_Assignment:_
Please reproduce every line of the records below word for word, in the same order.

Data for this task below:

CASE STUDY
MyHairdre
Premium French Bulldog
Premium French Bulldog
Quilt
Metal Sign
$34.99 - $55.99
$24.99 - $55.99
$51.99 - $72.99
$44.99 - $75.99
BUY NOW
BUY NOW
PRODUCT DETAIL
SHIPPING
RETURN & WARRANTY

End of Data for this task.

_Finished exercise:_
CASE STUDY
MyHairdre
Premium French Bulldog
Premium French Bulldog
Quilt
Metal Sign
$34.99 - $55.99
$24.99 - $55.99
$51.99 - $72.99
$44.99 - $75.99
BUY NOW
BUY NOW
PRODUCT DETAIL
SHIPPING
RETURN & WARRANTY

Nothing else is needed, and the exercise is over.